Okay so it’s only a small piece of documentation, I’ve actually got another larger PR waiting to be merged in to the same project with new added functionality - and a bug fix in the pipeline too - which I hope to talk about in the future at some point. Although I can’t say I’m surprised this one got approved first - since it is by far the simplest change, and increased documentation is rarely a bad thing to add to a project.
Background
To talk a bit more about the context behind it, AWS SSM Patch Baselines is used to define the rules of what patches should be installed on your EC2 instances.
For patch baselines tied to Linux instances, you can only define what patches should be installed at the OS level. However for Windows instances - in addition to defining OS level patches - you can also define Microsoft application patches to be installed too!
While this can be done in the AWS Console easily enough, it is very common to define these resources as infrastructure-as-code (IaC), for which there are several to choose from. For my team we use Terraform - and we wanted a way to be able to replicate the patch baselines we could create in the console into Terraform code too.

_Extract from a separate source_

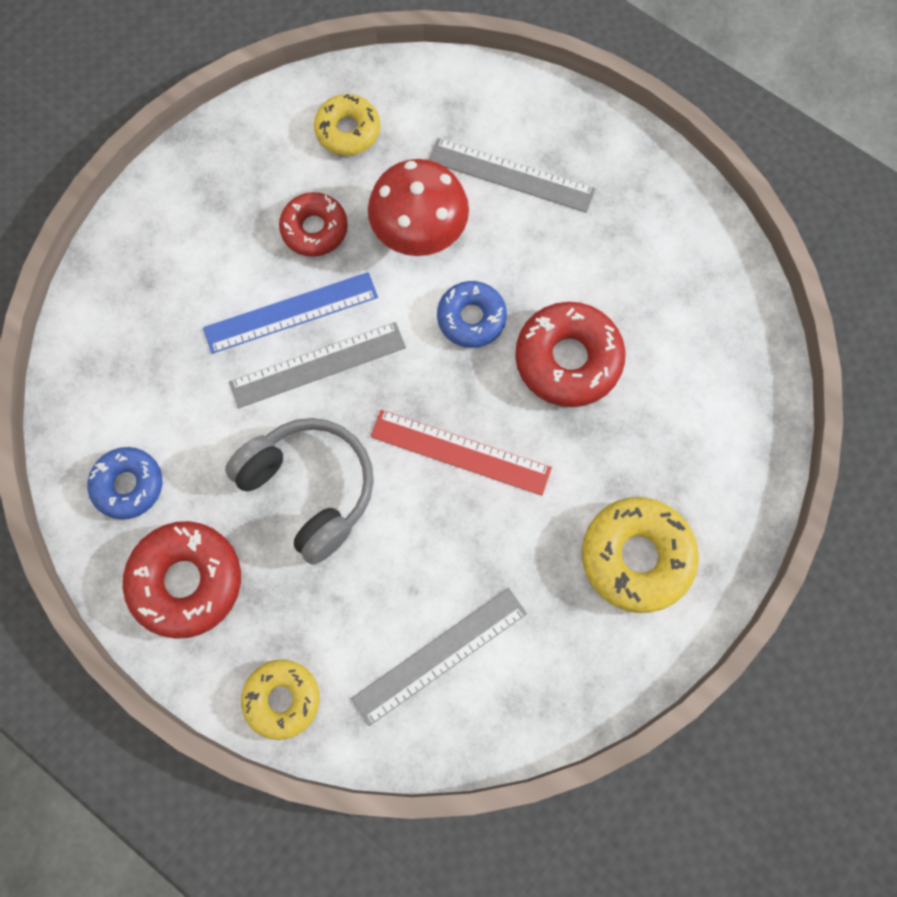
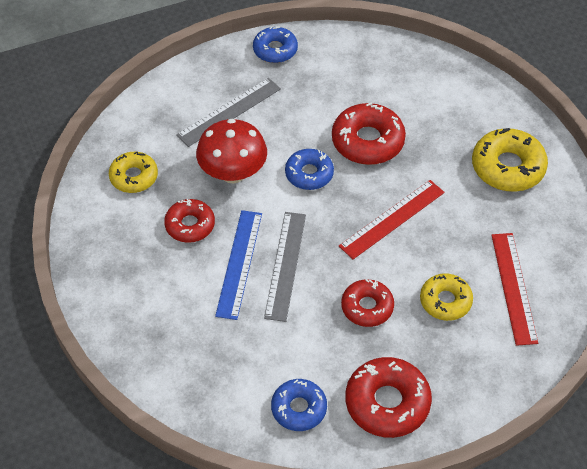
camera: 60 degrees left, 20 degrees down
grey headphones [225,418,374,565] -> red donut [341,279,394,327]
yellow donut [241,659,320,740] -> yellow donut moved to [420,273,473,321]
grey ruler [351,588,527,726] -> red ruler [491,233,538,346]
none -> blue donut [253,26,298,63]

After some digging I came across this issue on terraform-provider-aws
that indicated the functionality was missing from the provider. When in fact the support had been there all along, since the AWS provider is merely a wrapper around aws-sdk-go which calls the necessary APIs to create the resources. Where Terraform comes in is generating the dependency graphs for said resources and creating them in order asynchronously.

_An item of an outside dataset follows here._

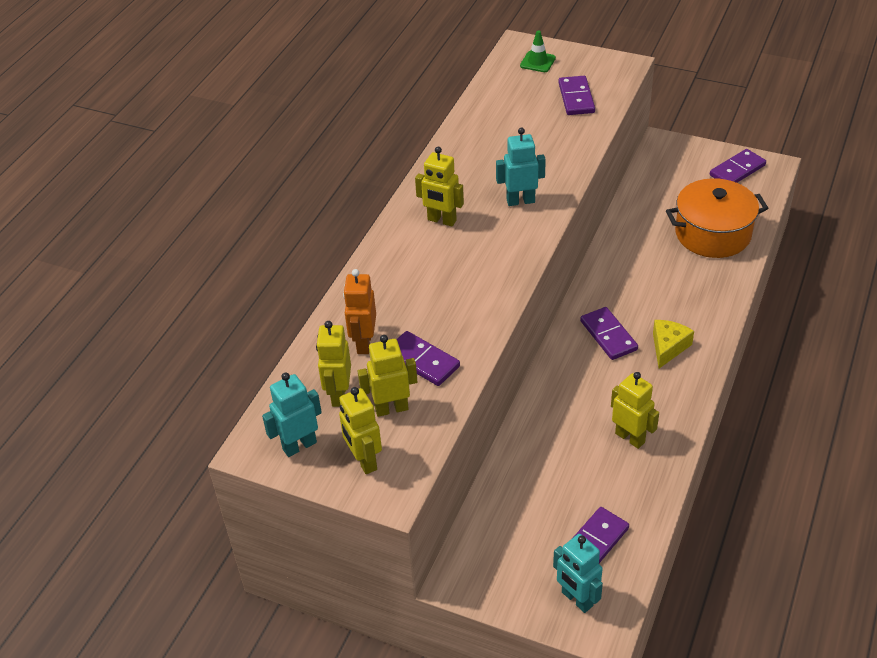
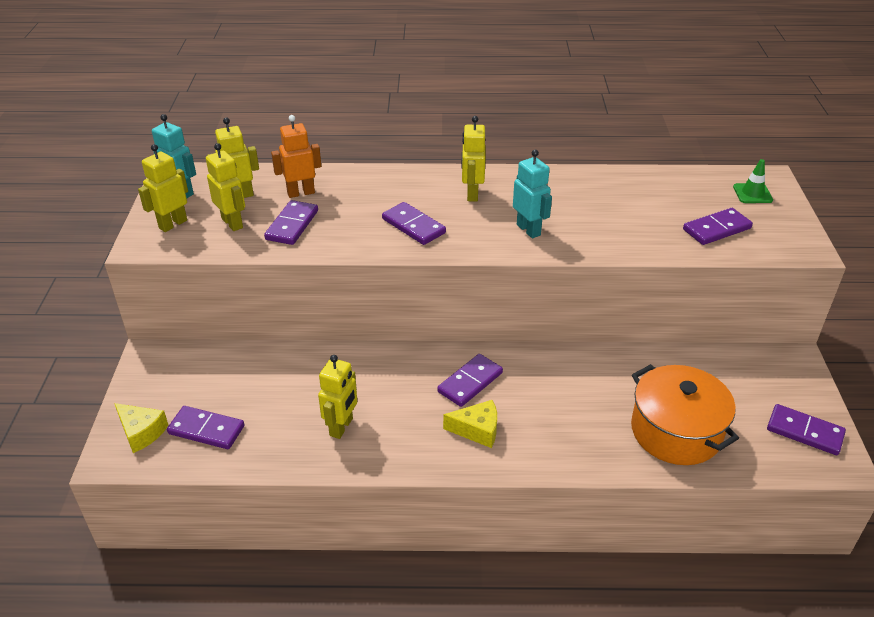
camera: 65 degrees right, 5 degrees down
turquoise robot [553,534,603,613] -> yellow cheese [114,403,168,453]
none -> purple domino [382,202,446,245]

As you can see from the ticket, I was suggested to improve on the documentation - which leads us to where we are now. It is still pending release, however when it is out I’ll link it below.
In the meantime, let me talk about the importance of documentation in the next section.
Documentation Case Study
I’m a bit of a sucker when it comes to documentation. Yes everyone talks about how important it is to include it not just open source projects but also in your day-to-day job. A whole lot of the time there is far too much knowledge-retention and not enough knowledge-sharing.
This reminds me of the character Brent from the novel The Phoenix Project - who doesn’t share a lot of the domain knowledge he experiences. FWIW I highly recommend the book!
In fact, documentation isn’t always necessarily for sharing knowledge with others, it is also about sharing knowledge with yourself.
What do I mean by that?
Documenting down architecture, processes, runbooks, etc., can help to give you clarity into the subject you are writing about. Once you’ve extracted all the details and are able to view them at a high-level, you’re able to iron out any creases and make improvements from there.
However, more importantly, and one that is most beneficial to me is that…
You will forget that shit and will need to reference it back again!
We are only human right? There is no way we can remember what most of us did a few weeks ago let alone a project from 6+ months ago.
Example
As an example of this a few years ago at a previous employer, I worked on a project to build a number of microservices that acted as an onboarding layer to integrate between internal corporate services (e.g. user entitlements, processes that user had access to, etc.) and AppDynamics.
I laid down all the flows, the design decisions, the architecture, the models, etc., on my documentation tool of choice (currently it’s Confluence) as a place of reference should either my team, or myself need to refer back to it later on.
A few months later I took an internal move to another team within the same firm. In this new team I picked up a whole load of new information, of which there was no way I was able to retain everything all at once.
Later on when my former teammates wanted to add an additional feature to the previous project, or wanted to troubleshoot a particular bug and wanted some context behind why things were operating the way that they were, they would reach out to me.
At that point I directed myself and my former teammate to the documentation page for a refresher, and to let them know where they can go to solve the issue without me.
Without that documentation I guarantee that I would’ve spent a whole load more time on trying to recollect my thoughts, only to waste the time of my teammate. If there was an ongoing incident too, then the time to resolution would be hastened too.
Conclusion
Don’t be that person to retain knowledge, it’ll end up coming round and biting you in the arse.
After you’re done reading this, make a mental note to write down any process or piece of information you come across. Even if you’re doing a task or exercise for the first time, document your steps to how you got there - you’ll certainly need it in order to replicate the steps in future.
Make a small start now that will make a big difference later on.